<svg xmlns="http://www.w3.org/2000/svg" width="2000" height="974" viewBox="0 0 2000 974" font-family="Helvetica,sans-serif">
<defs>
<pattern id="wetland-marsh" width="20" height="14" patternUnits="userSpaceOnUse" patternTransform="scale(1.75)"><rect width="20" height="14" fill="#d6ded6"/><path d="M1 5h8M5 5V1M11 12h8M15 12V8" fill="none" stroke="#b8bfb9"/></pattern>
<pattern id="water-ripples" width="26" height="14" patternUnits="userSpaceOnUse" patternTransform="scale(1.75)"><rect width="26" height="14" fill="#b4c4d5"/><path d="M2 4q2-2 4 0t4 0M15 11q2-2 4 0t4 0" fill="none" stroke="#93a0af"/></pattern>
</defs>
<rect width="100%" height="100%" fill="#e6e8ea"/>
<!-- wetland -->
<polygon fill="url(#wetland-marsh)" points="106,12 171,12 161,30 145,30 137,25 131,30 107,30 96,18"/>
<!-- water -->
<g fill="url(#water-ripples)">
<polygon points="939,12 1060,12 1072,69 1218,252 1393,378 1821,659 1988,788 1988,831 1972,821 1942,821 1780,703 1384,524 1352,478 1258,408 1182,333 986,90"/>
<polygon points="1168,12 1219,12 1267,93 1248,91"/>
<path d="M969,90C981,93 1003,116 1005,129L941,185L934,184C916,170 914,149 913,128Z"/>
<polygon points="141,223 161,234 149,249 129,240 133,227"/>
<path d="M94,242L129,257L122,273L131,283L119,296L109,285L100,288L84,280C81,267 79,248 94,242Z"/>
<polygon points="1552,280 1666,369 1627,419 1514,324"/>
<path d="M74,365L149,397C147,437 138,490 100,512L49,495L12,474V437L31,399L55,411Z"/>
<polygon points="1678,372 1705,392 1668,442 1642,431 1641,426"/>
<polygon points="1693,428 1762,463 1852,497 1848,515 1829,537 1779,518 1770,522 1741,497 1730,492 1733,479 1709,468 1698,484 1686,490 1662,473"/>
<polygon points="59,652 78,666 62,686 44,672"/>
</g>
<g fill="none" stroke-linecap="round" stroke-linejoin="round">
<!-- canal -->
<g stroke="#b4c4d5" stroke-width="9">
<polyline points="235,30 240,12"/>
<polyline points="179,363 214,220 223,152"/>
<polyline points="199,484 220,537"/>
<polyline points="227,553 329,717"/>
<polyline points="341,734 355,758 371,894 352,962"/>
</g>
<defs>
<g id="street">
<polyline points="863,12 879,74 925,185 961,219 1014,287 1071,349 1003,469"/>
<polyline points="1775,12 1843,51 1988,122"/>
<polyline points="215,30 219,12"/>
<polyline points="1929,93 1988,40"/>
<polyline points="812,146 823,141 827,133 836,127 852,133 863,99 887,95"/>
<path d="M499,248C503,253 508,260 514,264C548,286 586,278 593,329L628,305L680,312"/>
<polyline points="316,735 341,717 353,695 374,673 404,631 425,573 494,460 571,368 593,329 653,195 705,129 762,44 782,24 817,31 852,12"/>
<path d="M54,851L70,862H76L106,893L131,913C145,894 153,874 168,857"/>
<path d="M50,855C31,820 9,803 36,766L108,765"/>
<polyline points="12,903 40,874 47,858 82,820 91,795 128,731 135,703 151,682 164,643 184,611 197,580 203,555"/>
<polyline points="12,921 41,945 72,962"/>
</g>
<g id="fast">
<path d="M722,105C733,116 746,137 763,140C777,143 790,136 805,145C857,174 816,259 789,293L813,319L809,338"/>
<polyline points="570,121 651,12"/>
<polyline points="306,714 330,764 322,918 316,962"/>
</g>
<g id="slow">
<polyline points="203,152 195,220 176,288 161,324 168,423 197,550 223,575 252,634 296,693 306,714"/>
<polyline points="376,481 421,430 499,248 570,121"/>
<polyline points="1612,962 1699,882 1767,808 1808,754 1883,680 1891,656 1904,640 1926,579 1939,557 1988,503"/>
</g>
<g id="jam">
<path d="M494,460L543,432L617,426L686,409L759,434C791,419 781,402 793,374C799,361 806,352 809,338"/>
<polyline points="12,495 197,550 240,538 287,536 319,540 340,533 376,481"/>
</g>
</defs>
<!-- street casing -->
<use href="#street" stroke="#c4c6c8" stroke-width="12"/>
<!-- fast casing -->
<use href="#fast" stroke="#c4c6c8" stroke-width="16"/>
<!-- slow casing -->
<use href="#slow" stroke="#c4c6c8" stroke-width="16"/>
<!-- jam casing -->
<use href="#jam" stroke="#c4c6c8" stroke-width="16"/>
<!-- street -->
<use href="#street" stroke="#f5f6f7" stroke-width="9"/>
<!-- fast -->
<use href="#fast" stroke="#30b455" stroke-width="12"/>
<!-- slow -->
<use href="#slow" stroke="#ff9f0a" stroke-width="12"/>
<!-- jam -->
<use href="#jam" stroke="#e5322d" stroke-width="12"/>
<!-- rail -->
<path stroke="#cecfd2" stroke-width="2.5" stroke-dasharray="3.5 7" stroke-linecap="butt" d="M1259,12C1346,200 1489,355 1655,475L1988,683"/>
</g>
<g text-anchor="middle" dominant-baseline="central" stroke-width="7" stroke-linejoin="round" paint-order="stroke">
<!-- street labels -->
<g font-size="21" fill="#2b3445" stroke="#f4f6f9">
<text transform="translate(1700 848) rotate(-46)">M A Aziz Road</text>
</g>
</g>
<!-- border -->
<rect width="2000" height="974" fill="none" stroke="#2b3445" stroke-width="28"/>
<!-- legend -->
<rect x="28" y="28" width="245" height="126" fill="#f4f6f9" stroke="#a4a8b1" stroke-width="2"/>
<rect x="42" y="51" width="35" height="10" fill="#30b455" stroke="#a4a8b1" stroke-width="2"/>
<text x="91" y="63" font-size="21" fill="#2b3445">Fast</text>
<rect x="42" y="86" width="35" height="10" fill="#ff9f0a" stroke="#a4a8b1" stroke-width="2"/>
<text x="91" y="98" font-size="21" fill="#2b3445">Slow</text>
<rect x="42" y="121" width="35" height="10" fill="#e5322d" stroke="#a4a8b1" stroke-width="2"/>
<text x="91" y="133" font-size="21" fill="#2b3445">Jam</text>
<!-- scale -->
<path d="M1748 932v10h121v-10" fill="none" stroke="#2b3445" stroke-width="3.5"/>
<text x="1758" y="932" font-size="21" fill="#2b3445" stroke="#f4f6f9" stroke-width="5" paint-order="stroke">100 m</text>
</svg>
* * * * * * *
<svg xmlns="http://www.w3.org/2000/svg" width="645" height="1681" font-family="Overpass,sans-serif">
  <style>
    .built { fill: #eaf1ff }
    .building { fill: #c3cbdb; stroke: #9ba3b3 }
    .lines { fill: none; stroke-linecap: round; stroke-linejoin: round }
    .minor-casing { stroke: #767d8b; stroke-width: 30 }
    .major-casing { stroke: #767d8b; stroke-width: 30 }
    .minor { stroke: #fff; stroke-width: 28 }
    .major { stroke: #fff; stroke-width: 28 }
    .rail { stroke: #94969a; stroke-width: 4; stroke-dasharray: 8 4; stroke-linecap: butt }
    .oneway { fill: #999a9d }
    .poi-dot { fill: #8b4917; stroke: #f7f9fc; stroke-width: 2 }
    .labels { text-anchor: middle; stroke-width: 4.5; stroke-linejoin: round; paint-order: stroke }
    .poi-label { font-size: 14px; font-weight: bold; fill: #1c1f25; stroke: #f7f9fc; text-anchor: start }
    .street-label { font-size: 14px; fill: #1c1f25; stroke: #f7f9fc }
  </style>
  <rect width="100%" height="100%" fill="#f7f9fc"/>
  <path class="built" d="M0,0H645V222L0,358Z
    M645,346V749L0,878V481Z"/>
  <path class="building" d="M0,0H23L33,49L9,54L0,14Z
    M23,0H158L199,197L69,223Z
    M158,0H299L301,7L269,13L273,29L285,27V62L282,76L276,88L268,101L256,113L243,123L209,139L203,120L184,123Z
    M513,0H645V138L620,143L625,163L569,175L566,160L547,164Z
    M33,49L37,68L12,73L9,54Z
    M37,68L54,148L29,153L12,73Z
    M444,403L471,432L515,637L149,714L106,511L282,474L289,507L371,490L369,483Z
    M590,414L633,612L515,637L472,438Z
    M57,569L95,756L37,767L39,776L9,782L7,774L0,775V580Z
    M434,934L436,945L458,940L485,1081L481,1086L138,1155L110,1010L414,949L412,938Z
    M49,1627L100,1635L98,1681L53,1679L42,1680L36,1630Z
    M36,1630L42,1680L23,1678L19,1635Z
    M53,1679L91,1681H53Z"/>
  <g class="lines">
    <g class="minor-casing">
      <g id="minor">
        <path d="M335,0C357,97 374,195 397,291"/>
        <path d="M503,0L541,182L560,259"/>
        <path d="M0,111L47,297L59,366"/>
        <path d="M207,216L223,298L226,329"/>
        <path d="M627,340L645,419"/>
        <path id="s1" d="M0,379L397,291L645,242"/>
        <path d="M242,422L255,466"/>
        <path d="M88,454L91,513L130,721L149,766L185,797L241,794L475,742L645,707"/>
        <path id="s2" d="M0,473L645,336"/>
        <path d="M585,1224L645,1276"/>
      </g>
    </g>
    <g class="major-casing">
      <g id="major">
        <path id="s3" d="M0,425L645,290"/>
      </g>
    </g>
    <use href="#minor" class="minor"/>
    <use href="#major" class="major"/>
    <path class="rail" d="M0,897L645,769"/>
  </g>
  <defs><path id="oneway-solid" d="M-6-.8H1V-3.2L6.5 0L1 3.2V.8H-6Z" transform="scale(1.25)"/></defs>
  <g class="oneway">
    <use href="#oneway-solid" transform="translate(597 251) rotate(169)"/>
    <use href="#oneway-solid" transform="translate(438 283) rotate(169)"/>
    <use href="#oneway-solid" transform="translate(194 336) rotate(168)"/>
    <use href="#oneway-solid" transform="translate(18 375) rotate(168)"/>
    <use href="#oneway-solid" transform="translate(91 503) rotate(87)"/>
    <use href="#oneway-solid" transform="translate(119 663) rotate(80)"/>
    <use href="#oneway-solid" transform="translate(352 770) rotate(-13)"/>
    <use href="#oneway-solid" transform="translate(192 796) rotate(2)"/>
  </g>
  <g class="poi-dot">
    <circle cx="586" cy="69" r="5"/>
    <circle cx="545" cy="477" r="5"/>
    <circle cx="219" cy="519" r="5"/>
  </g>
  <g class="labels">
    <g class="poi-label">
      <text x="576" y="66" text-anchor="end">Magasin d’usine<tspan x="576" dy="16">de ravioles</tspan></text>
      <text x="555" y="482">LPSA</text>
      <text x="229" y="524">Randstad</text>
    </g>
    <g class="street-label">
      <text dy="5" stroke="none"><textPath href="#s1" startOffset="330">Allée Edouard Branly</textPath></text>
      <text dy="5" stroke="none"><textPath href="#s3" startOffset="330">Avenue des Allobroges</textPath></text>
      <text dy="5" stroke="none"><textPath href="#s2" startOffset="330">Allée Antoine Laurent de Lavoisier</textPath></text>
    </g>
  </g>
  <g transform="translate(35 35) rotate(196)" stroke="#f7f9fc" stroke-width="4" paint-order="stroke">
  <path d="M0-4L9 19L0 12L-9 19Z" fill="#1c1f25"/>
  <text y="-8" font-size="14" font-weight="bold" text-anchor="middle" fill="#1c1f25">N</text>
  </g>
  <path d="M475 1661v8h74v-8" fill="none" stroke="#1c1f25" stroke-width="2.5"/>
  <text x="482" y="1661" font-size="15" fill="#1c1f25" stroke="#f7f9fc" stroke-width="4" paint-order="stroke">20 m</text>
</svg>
* * * * * * *
▶ **About this task**
What are the lines, exactly as written above, from the line with "879,74 925,185 961,219" to the line with "<!-- street labels -->", both included? Output only those.

▶ **Answer area**
<polyline points="863,12 879,74 925,185 961,219 1014,287 1071,349 1003,469"/>
<polyline points="1775,12 1843,51 1988,122"/>
<polyline points="215,30 219,12"/>
<polyline points="1929,93 1988,40"/>
<polyline points="812,146 823,141 827,133 836,127 852,133 863,99 887,95"/>
<path d="M499,248C503,253 508,260 514,264C548,286 586,278 593,329L628,305L680,312"/>
<polyline points="316,735 341,717 353,695 374,673 404,631 425,573 494,460 571,368 593,329 653,195 705,129 762,44 782,24 817,31 852,12"/>
<path d="M54,851L70,862H76L106,893L131,913C145,894 153,874 168,857"/>
<path d="M50,855C31,820 9,803 36,766L108,765"/>
<polyline points="12,903 40,874 47,858 82,820 91,795 128,731 135,703 151,682 164,643 184,611 197,580 203,555"/>
<polyline points="12,921 41,945 72,962"/>
</g>
<g id="fast">
<path d="M722,105C733,116 746,137 763,140C777,143 790,136 805,145C857,174 816,259 789,293L813,319L809,338"/>
<polyline points="570,121 651,12"/>
<polyline points="306,714 330,764 322,918 316,962"/>
</g>
<g id="slow">
<polyline points="203,152 195,220 176,288 161,324 168,423 197,550 223,575 252,634 296,693 306,714"/>
<polyline points="376,481 421,430 499,248 570,121"/>
<polyline points="1612,962 1699,882 1767,808 1808,754 1883,680 1891,656 1904,640 1926,579 1939,557 1988,503"/>
</g>
<g id="jam">
<path d="M494,460L543,432L617,426L686,409L759,434C791,419 781,402 793,374C799,361 806,352 809,338"/>
<polyline points="12,495 197,550 240,538 287,536 319,540 340,533 376,481"/>
</g>
</defs>
<!-- street casing -->
<use href="#street" stroke="#c4c6c8" stroke-width="12"/>
<!-- fast casing -->
<use href="#fast" stroke="#c4c6c8" stroke-width="16"/>
<!-- slow casing -->
<use href="#slow" stroke="#c4c6c8" stroke-width="16"/>
<!-- jam casing -->
<use href="#jam" stroke="#c4c6c8" stroke-width="16"/>
<!-- street -->
<use href="#street" stroke="#f5f6f7" stroke-width="9"/>
<!-- fast -->
<use href="#fast" stroke="#30b455" stroke-width="12"/>
<!-- slow -->
<use href="#slow" stroke="#ff9f0a" stroke-width="12"/>
<!-- jam -->
<use href="#jam" stroke="#e5322d" stroke-width="12"/>
<!-- rail -->
<path stroke="#cecfd2" stroke-width="2.5" stroke-dasharray="3.5 7" stroke-linecap="butt" d="M1259,12C1346,200 1489,355 1655,475L1988,683"/>
</g>
<g text-anchor="middle" dominant-baseline="central" stroke-width="7" stroke-linejoin="round" paint-order="stroke">
<!-- street labels -->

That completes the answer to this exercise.